The spy gadget guru "Q" in the Bond movie Skyfall claims he can do more damage from his laptop sitting in his pajamas than Bond can do in a whole year. The movie is a fairly accurate, if highly dramatized, account of where global society is headed in the 21st Century. That is -- If we don’t get our collective cyber houses in order.
W. Hord Tipton is executive director of (ISC)2, the International Information Systems Security Certification Consortium. He is a former chief information officer at the U.S. Department of Interior.
We just can’t reach our potential as civilized societies under today’s unfettered, state-of-nature approach to cybersecurity. For a while it looked like the wilderness of cyberspace was a national security advantage for the U.S., given our technological edge over nearly all others. I’m just not sure that edge exists anymore. If it does, it’s quickly eroding, and we see it in the headlines nearly every week.
The organization I lead, (ISC)2, the International Information Systems Security Certification Consortium, places its stake in building a safer cyber world by certifying information security professionals throughout their careers. These professionals, however, are only as good as the cybersecurity construct they operate within.
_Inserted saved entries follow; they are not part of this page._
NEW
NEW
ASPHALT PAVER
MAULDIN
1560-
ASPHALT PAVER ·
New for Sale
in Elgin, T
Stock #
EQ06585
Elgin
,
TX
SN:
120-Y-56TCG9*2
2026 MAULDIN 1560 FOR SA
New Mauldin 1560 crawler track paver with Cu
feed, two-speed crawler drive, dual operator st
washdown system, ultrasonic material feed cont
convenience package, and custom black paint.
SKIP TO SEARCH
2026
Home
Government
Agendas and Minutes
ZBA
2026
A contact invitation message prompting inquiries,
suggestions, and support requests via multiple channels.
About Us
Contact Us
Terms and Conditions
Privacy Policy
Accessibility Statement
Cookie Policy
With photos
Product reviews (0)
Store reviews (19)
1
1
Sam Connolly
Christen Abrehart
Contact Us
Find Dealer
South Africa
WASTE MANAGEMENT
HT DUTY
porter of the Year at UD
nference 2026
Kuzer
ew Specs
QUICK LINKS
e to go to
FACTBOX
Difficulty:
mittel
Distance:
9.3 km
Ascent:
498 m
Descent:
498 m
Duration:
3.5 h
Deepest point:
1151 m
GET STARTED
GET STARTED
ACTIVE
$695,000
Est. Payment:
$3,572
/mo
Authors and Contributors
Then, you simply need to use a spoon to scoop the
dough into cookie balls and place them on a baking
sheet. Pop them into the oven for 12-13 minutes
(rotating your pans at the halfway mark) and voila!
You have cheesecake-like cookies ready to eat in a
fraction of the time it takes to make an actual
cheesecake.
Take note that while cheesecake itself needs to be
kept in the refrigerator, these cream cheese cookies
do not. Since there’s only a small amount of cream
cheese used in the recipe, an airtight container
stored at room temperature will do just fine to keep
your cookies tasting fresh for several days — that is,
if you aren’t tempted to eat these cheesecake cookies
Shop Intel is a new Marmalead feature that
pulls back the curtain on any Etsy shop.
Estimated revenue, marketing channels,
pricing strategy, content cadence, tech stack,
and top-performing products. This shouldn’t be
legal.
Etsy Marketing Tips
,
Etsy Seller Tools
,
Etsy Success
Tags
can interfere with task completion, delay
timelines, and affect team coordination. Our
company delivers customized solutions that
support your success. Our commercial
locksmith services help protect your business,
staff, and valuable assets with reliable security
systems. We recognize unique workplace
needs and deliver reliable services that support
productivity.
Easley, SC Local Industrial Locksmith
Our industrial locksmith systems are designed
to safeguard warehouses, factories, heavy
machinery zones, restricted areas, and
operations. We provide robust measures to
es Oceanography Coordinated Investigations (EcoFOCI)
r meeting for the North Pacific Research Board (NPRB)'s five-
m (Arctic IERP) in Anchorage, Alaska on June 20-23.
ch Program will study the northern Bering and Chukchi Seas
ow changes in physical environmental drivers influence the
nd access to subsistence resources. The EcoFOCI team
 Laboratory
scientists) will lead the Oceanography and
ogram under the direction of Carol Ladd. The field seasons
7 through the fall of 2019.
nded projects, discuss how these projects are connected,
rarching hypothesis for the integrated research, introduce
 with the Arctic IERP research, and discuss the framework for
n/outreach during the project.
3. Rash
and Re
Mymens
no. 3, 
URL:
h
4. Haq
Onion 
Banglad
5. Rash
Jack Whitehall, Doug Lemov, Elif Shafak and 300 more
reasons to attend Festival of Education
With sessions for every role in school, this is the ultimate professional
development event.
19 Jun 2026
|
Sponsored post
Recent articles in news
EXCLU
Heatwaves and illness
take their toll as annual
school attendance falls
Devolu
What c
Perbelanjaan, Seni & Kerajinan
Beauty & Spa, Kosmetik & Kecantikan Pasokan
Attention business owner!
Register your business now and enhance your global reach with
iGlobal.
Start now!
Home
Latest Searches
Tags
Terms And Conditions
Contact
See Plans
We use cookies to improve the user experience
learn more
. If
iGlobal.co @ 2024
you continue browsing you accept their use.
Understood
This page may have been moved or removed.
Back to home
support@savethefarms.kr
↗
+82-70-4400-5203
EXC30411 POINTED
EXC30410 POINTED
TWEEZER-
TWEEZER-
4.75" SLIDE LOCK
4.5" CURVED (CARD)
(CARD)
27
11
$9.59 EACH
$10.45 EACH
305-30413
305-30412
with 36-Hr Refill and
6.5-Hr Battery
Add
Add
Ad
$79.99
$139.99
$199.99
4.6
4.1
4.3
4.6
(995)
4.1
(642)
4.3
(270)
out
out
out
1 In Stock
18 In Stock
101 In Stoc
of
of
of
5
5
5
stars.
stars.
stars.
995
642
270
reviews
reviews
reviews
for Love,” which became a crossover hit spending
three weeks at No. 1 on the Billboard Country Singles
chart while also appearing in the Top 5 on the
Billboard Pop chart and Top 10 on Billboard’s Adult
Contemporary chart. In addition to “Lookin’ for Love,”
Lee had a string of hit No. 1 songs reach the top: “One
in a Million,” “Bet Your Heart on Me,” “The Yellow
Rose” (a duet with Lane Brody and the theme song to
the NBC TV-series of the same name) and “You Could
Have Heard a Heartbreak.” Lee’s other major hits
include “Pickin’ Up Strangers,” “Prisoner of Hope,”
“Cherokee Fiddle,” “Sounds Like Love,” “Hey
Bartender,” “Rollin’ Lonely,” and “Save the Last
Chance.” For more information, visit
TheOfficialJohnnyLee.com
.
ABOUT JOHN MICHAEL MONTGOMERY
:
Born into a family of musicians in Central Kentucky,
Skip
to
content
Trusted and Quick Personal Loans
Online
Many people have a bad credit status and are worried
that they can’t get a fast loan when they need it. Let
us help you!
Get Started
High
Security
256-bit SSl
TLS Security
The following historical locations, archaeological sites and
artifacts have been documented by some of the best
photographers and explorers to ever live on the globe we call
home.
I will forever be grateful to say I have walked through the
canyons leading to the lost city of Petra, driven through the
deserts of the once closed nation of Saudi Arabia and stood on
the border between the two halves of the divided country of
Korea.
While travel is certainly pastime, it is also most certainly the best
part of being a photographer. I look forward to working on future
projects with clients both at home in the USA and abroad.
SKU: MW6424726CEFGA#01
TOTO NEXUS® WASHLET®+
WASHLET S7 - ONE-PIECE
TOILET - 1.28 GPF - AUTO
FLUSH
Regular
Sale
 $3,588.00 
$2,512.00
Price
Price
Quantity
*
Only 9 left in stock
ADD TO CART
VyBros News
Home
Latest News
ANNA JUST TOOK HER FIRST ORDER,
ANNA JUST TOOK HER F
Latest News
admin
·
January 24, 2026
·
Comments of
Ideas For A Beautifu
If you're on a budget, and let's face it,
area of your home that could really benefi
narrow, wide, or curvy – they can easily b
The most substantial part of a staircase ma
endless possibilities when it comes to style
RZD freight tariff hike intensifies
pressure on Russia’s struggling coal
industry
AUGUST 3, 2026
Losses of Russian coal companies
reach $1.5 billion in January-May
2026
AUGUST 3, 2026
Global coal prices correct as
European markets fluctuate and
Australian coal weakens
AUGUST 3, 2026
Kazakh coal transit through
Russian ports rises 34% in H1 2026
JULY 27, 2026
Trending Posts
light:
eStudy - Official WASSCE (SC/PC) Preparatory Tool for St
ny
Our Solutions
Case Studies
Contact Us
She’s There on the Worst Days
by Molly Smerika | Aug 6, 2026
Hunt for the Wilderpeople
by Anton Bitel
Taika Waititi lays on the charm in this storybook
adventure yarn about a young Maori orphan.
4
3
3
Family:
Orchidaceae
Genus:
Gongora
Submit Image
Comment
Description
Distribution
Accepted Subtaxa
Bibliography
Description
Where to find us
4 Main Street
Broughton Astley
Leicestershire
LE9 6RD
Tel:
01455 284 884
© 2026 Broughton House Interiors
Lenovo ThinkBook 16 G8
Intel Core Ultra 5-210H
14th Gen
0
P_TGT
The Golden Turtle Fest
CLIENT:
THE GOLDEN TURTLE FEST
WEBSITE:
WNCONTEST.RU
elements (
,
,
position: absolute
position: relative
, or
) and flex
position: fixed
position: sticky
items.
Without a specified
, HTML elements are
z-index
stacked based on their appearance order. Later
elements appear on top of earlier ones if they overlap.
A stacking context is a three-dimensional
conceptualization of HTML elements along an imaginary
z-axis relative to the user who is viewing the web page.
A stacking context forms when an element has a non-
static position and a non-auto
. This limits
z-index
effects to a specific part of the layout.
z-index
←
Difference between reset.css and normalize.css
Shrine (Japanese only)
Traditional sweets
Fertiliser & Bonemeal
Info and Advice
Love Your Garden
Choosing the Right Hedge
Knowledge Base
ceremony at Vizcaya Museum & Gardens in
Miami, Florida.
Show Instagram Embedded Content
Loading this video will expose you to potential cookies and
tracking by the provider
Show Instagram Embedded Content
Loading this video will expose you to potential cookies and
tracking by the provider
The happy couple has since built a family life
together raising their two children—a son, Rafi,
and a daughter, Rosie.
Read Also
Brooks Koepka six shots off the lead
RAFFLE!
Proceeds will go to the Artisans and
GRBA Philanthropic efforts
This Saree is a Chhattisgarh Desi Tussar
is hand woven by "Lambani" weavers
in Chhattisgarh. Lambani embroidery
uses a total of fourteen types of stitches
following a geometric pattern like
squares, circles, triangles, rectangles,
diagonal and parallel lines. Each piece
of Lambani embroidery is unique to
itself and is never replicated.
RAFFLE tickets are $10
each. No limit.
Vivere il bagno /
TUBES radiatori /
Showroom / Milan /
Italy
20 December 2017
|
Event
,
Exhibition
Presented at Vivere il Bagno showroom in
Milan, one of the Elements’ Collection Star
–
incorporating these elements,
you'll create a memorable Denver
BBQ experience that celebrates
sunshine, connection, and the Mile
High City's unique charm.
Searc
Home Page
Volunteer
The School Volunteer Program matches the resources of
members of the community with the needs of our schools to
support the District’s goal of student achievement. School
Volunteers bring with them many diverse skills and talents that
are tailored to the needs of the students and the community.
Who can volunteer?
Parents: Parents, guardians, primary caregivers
Here’s a few things we as a nation should do, and soon, to improve our security:
• Establish an international cyber code of conduct or treaty
We need to establish rules for engagement in cyberspace, whether we like it or not. As the country that invented the Internet, the U.S. should lead this effort.
In the physical world, the existence of established norms of warfare provides influence -- some call it soft power -- to those who live up to those norms. The same can be true for actions in cyberspace.
We need to start this process by clarifying what constitutes an act of war in cyberspace.
Was targeting Iranian centrifuges with the Stuxnet virus an act of war? Arguably it was. Establishing a foolproof, internationally recognized means of attributing such an attack remains a major hurdle for governments. But if a nation state or non-state actor had shut down an American nuclear plant with a weapon like Stuxnet, I’m confident we’d consider that an act of war.
What do we do then? We need to define what would constitute a just, proportional response, and get others to agree. Once we do that, those who might consider attacking our critical infrastructure or that of our friends would have a clear sense of the retaliation they would risk.
• Stop glorifying hackers
I hear too many people in the three-letter agencies claiming they need to hire former hackers to help protect their networks. We need to stop glorifying hackers with claims like that. It only serves to inspire the next generation of those folks.
In reality, at a moment’s notice I could assemble a corps of certified security experts to do anything those hackers can do. Our 90,000-strong members must meet the highest ethical standards in order to earn and keep the certifications we issue. In a government of law and order, there are some rights that convicted criminals forfeit forever. Someone who commits a crime with a gun should never be allowed to buy a gun. Someone who abuses children in school shouldn’t be allowed into a school again. It doesn’t matter if the person has done his or her time. It should be the same with hacking and other cyber offenses.
• Pass comprehensive cyber legislation
Just as with so many other issues before Congress, we’ve reached paralysis on cyber legislation at a time when the threats are so great that we can ill afford it. By now it should be clear that volunteer measures and lists of best practices will not be enough to secure financial institutions, defense contractors, and other sectors. The cyber threat has been well recognized for years, but a stubborn 90 percent of break-ins continue to result from simple to intermediate sophistication levels of attack. Nearly all could be avoided if basic control measures and human expertise were in place.
Reasonable regulations, a cyber treaty, and the highest possible hiring standards should not be feared. They should be embraced for the economic vitality and stability they can help guarantee.